___ EXERCISE PASSAGE

Altered regulation of cell cycle progression is associated with the development of epithelial cancers in many tissues, including skin. It is known that ODC activity is elevated in the late G1 phase and is associated with entry into the S phase in various cell types (63). However, the impact of ODC overexpression on cell cycle progression is largely unknown. ODC overexpression in K6-ODC transgenic mice was shown to stimulate cyclin E/cdk2– and cyclin A/cdk2–associated kinase activity, which in ODC/ras double-transgenic mice augments induction of cutaneous SCCs (64). Our results confirm that ODC overexpression is associated with elevated cyclin D1 and PCNA expression in BCCs induced by UVB in these animals. In Ptch1+/–/ODC TgN mice, we observed nuclear accumulation of cyclin D1 in BCC tumor cells, suggesting that cells transiting from the G0 phase remain in the G1 phase. The fact that DFMO treatment diminishes the expression of cyclins, including cyclin D1, suggests that ODC activity helps to drive rapid progression of the cell cycle in BCCs. Furthermore, the observed increase in PCNA staining in Ptch1+/–/ODC TgN mice and the decrease in both Ptch1+/–/AZ TgN and DFMO-treated Ptch1+/– mice provide additional support for the concept that ODC and elevated polyamines augment cell proliferation in BCCs.
In summary, we have developed an innovative mouse model for the study of the pathogenesis of BCCs. We have established that our Ptch1+/–/ODC TgN mice manifest accelerated development of large numbers of BCCs, mimicking the phenotype of patients with NBCCS. These tumors closely resemble human BCCs, showing gross characteristic histologic features such as palisading basaloid cells in the periphery of tumor nests, the appearance of retraction spaces, the lack of keratinizing centers, and the characteristic expression pattern of marker biomolecules such as keratin 17, Gli1, Gli13, Ptch1, and Ptch2 (65, 66). In addition, these mice developed trichoblastomas, SCCs, and fibrosarcomas. Parental Ptch1+/– mice spontaneously develop relatively few microscopic BCCs and trichoblastomas, and macroscopic tumor growth is minimal unless the animals are exposed to additional carcinogenic stimuli such as ionizing or UVB radiation. Using a standard UVB irradiation protocol, macroscopic BCCs are readily induced in Ptch1+/– mice after 52 weeks of irradiation. However, our Ptch1+/–/ODC TgN mice showed accelerated spontaneous development of BCCs that was further augmented by UVB radiation, leading to a tumorigenic response that closely mimicked the phenotype of NBCCS patients. Our results indicate that inhibition of ODC activity either by genetic or by pharmacologic mechanisms substantially diminishes the development of BCCs. It is likely that chemopreventive agents capable of inhibiting ODC in our murine models could prove to be effective antitumor agents in human populations as well.

______
___ MATERIAL SUPPLIED

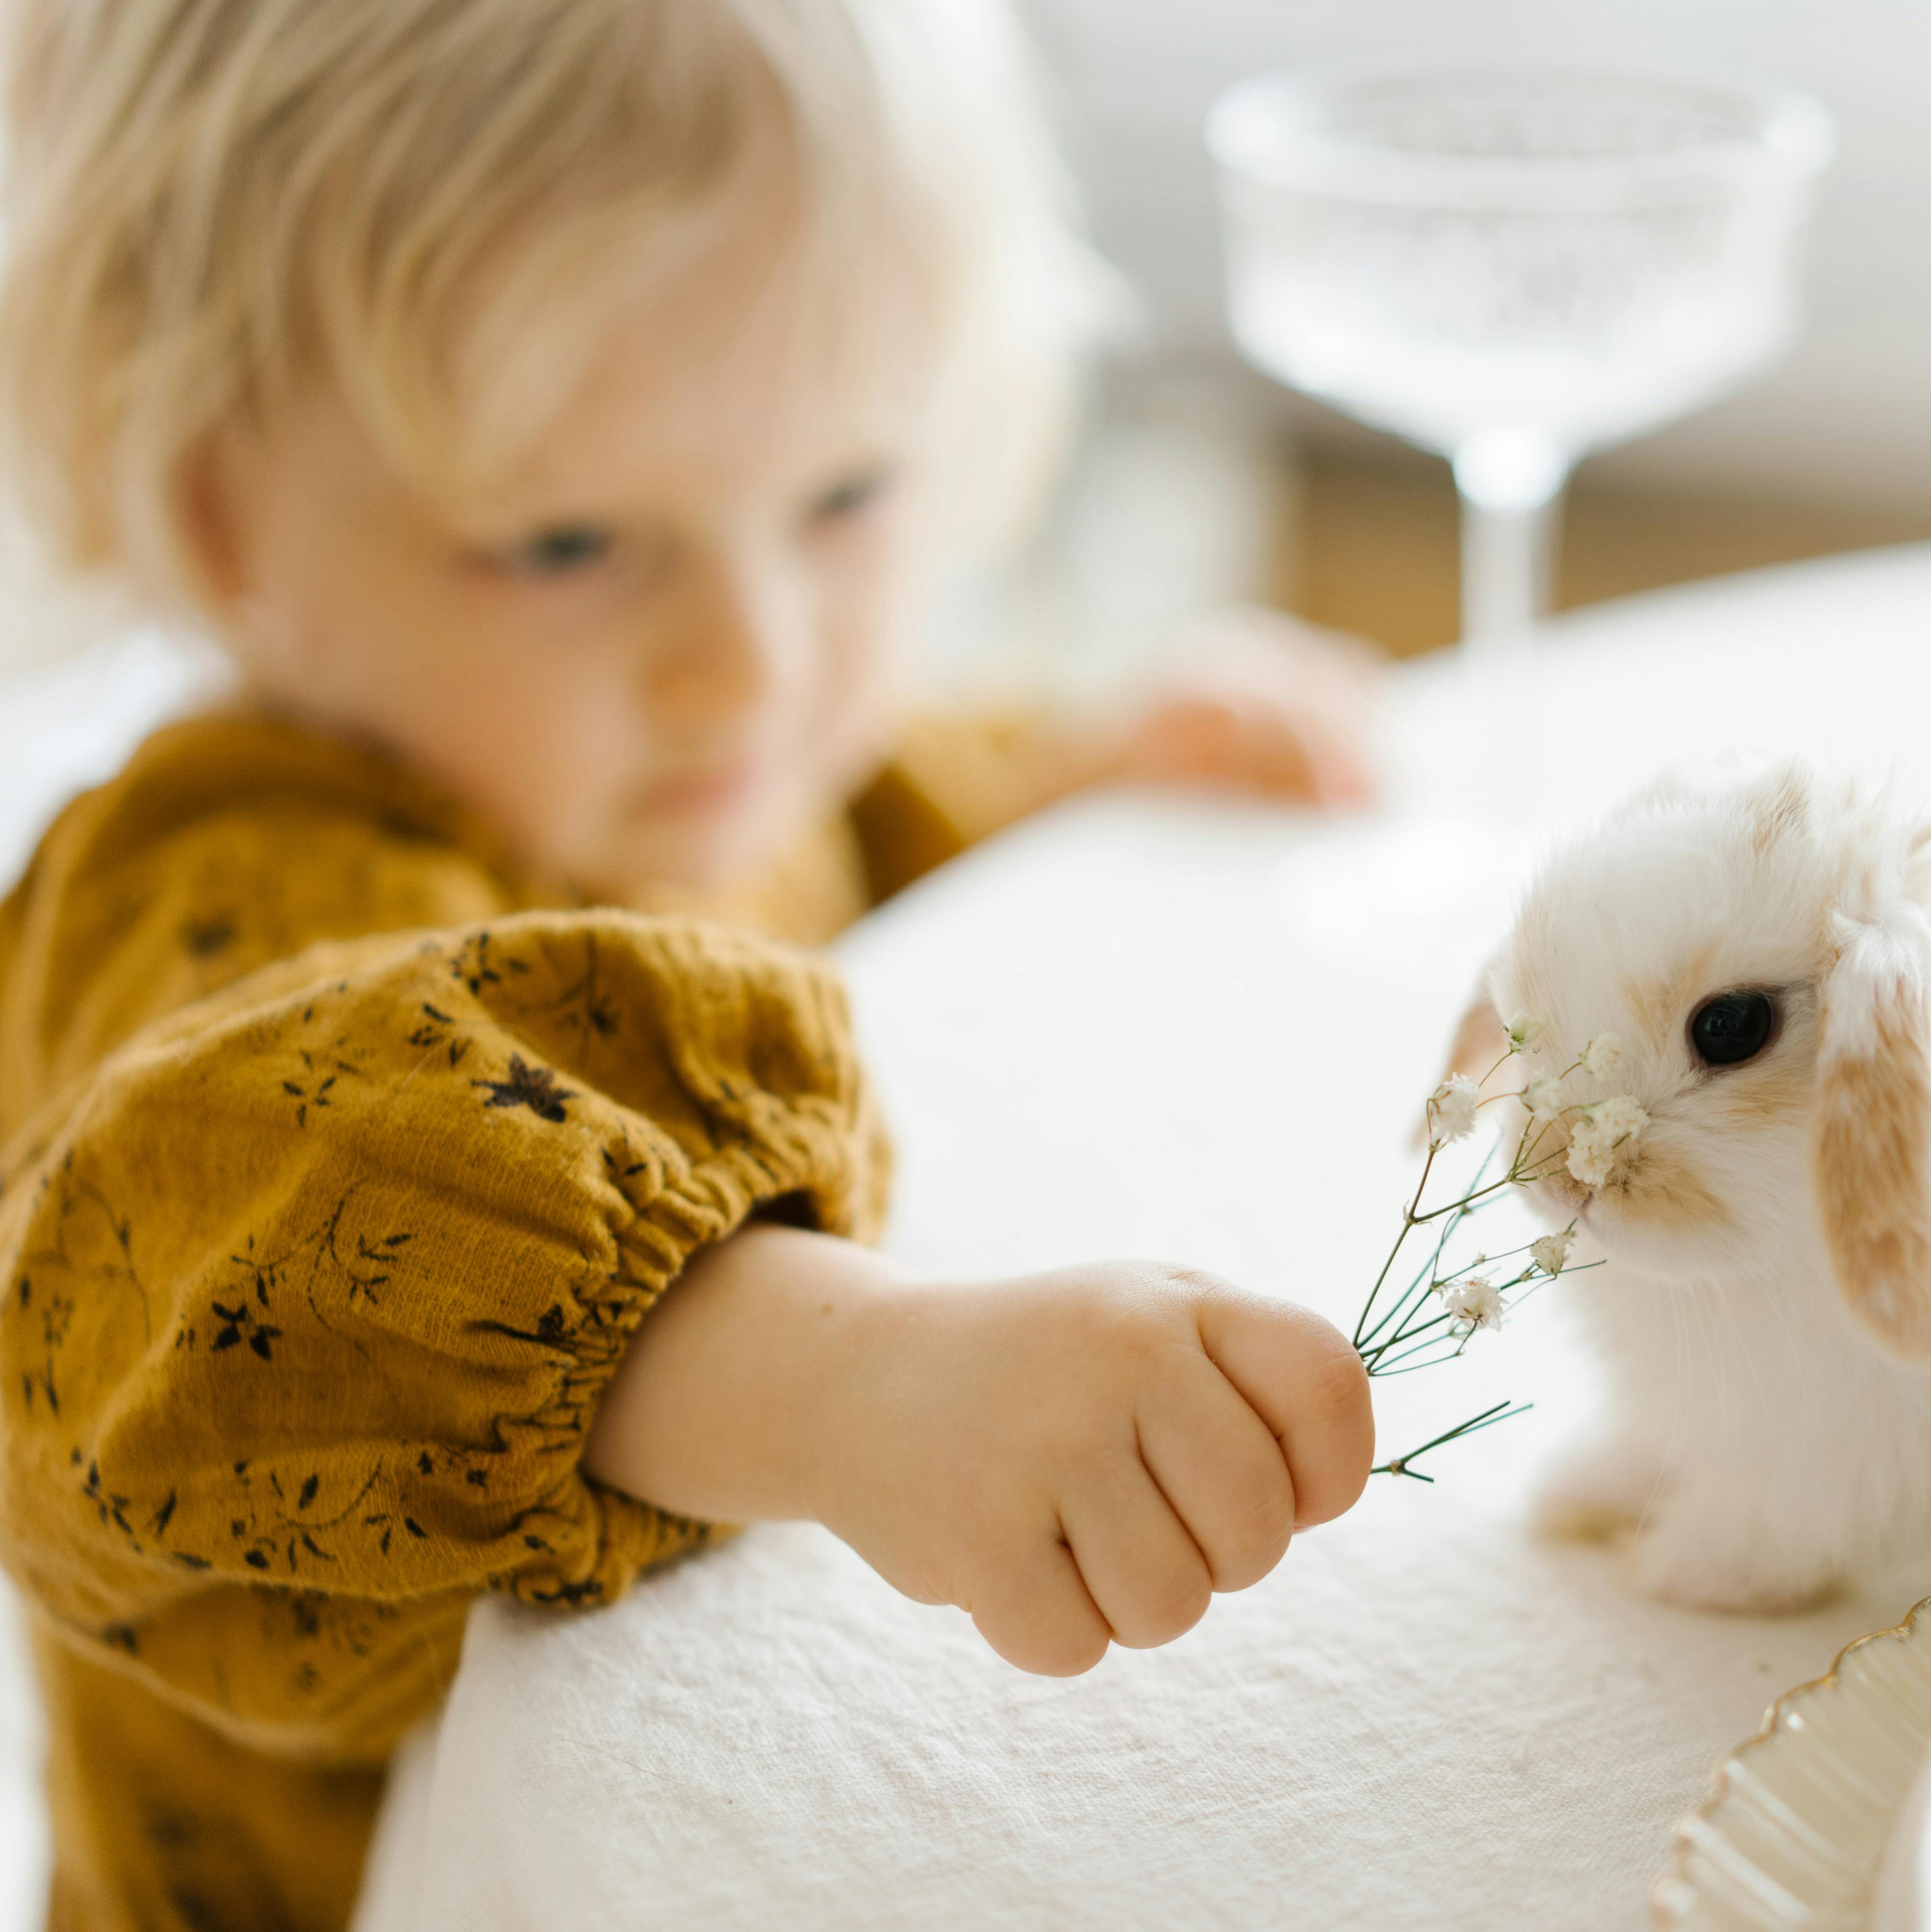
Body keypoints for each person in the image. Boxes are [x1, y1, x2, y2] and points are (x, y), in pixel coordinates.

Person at [0, 5, 1380, 1926]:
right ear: (219, 493)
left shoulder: (682, 772)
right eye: (567, 542)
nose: (747, 663)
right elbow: (222, 1242)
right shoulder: (217, 880)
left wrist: (1086, 770)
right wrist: (861, 1385)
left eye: (841, 499)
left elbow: (863, 825)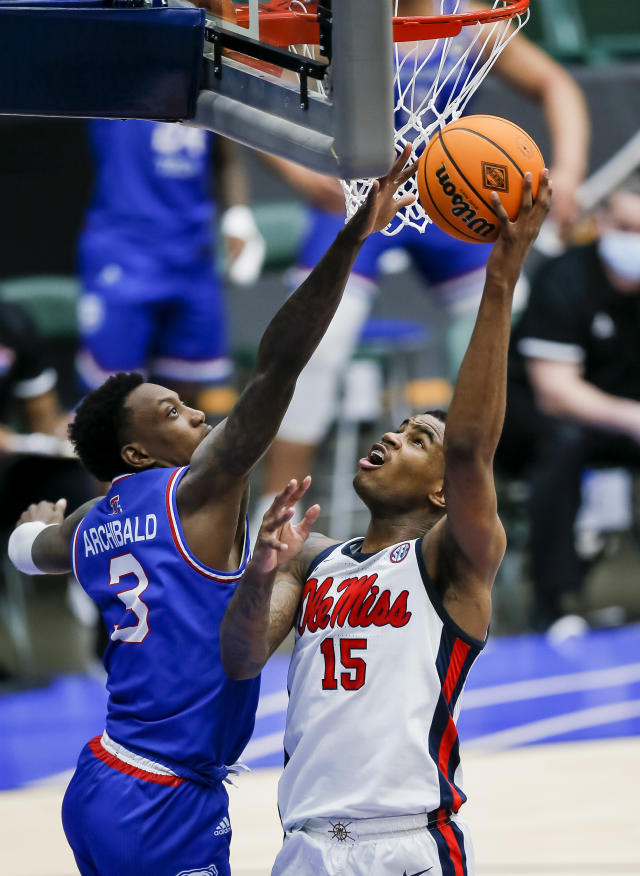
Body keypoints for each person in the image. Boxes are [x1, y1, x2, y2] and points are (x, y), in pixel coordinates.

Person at [6, 149, 415, 876]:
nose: (196, 412)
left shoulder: (93, 522)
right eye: (170, 410)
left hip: (104, 778)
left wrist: (26, 529)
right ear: (136, 453)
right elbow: (280, 363)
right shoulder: (195, 488)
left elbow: (30, 549)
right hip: (160, 799)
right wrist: (351, 235)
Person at [220, 171, 552, 875]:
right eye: (400, 428)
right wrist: (258, 572)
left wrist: (500, 275)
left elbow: (469, 447)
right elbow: (242, 657)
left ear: (443, 493)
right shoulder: (315, 559)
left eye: (417, 440)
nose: (393, 437)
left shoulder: (453, 561)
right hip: (305, 843)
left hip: (406, 842)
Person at [254, 0, 589, 525]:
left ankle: (501, 505)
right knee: (318, 348)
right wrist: (295, 169)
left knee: (516, 331)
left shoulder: (465, 17)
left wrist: (567, 172)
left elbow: (557, 85)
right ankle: (272, 516)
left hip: (449, 201)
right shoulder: (330, 17)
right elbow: (245, 86)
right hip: (361, 191)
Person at [496, 178, 640, 632]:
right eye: (625, 227)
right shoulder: (566, 278)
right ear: (602, 222)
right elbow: (556, 390)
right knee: (564, 442)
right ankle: (553, 604)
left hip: (619, 422)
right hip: (538, 420)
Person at [76, 119, 264, 411]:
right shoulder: (109, 78)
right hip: (124, 251)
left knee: (185, 397)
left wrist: (238, 216)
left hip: (192, 255)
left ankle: (173, 459)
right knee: (113, 398)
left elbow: (225, 153)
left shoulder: (200, 78)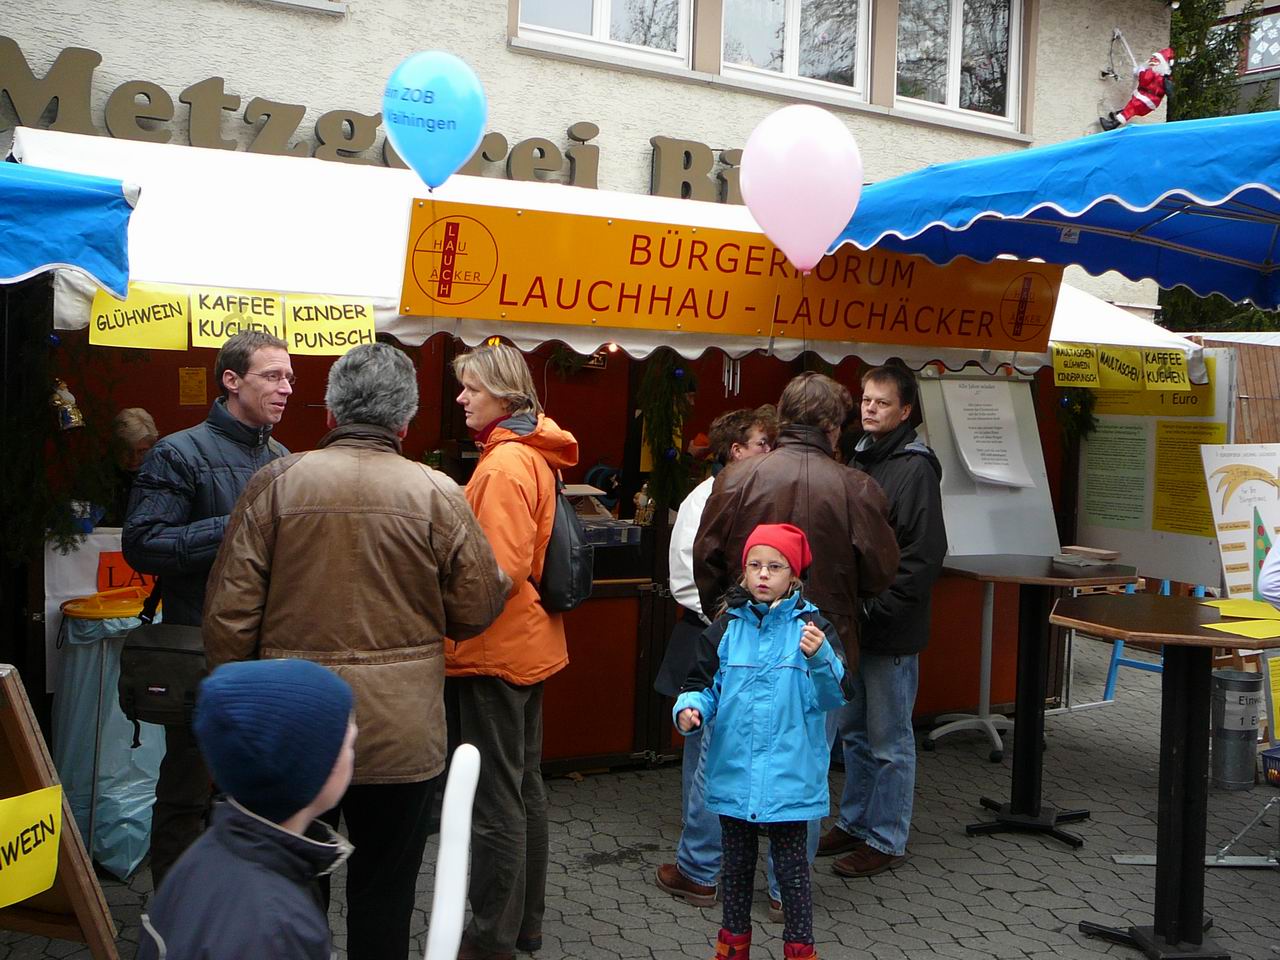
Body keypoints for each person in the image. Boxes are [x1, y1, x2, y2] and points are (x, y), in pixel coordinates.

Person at [202, 342, 510, 960]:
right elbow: (477, 608)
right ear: (406, 422)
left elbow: (228, 620)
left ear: (331, 414)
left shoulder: (276, 484)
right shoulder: (438, 492)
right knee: (386, 893)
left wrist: (240, 714)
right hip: (401, 735)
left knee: (293, 884)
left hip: (295, 730)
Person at [122, 330, 293, 889]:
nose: (287, 388)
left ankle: (234, 910)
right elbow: (143, 544)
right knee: (187, 791)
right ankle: (174, 915)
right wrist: (236, 523)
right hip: (198, 650)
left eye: (289, 377)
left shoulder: (282, 460)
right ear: (231, 380)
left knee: (249, 793)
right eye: (273, 375)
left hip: (263, 657)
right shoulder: (179, 452)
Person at [446, 341, 579, 960]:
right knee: (524, 788)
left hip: (494, 649)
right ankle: (524, 924)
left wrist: (447, 614)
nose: (461, 398)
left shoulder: (504, 464)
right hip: (527, 643)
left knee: (496, 798)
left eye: (471, 387)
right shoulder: (531, 453)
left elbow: (498, 572)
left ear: (503, 394)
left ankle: (490, 938)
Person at [675, 524, 852, 960]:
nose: (763, 574)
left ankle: (800, 950)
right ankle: (732, 948)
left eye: (775, 566)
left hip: (790, 777)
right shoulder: (726, 628)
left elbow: (834, 697)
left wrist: (820, 657)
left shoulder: (814, 628)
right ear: (744, 572)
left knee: (792, 873)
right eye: (755, 565)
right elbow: (702, 685)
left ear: (794, 575)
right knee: (735, 870)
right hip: (734, 774)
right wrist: (691, 711)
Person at [137, 659, 357, 960]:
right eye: (347, 743)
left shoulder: (214, 852)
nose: (353, 754)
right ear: (310, 768)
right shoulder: (272, 926)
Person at [819, 365, 947, 878]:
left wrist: (876, 609)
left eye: (882, 402)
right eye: (866, 399)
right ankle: (854, 822)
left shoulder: (915, 468)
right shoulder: (861, 454)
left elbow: (922, 557)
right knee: (853, 732)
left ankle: (887, 838)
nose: (870, 408)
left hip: (889, 631)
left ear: (905, 411)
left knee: (890, 741)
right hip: (856, 626)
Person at [655, 405, 780, 909]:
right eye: (763, 444)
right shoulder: (702, 499)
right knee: (703, 755)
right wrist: (733, 624)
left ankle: (719, 858)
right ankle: (700, 863)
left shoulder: (767, 495)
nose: (771, 452)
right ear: (737, 450)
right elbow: (686, 580)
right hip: (713, 637)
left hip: (759, 642)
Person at [694, 372, 900, 672]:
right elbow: (878, 574)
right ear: (833, 428)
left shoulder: (736, 478)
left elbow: (706, 561)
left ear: (782, 420)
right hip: (826, 643)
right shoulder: (857, 487)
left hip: (747, 640)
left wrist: (736, 612)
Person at [1099, 46, 1174, 131]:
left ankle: (1111, 125)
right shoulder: (1164, 76)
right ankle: (1116, 115)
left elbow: (1144, 80)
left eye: (1155, 59)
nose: (1152, 60)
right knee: (1133, 109)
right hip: (1151, 100)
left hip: (1146, 99)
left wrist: (1140, 71)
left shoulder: (1154, 72)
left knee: (1131, 108)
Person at [105, 407, 157, 526]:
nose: (134, 458)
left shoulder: (161, 475)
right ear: (115, 447)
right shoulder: (96, 477)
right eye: (126, 450)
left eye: (142, 451)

______

Continue the passage on ornithine decarboxylase and basal cell carcinoma development in mice, starting immediately after its final sentence.

This work was supported by NIH grants N01 CN15109, R01 CA97249-01, NIH/NCI U19 CA81888, and NIAMS P30 AR44535 to D.R. Bickers and E.H. Epstein, Jr., and by CA-18138 to A.E. Pegg. The authors wish to thank Suzie Sass-Kuhn for the polyamine analysis.
Nonstandard abbreviations used: basal cell carcinoma (BCC); α-difluoromethylornithine (DFMO); keratin 5 (K5); nevoid basal cell carcinoma syndrome (NBCCS); ornithine decarboxylase (ODC); antizyme (AZ); outer root sheath (ORS); patched (Ptch); sonic hedgehog (SHH); squamous cell carcinoma (SCC); ultraviolet B (UVB).
Conflict of interest: The authors have declared that no conflict of interest exists.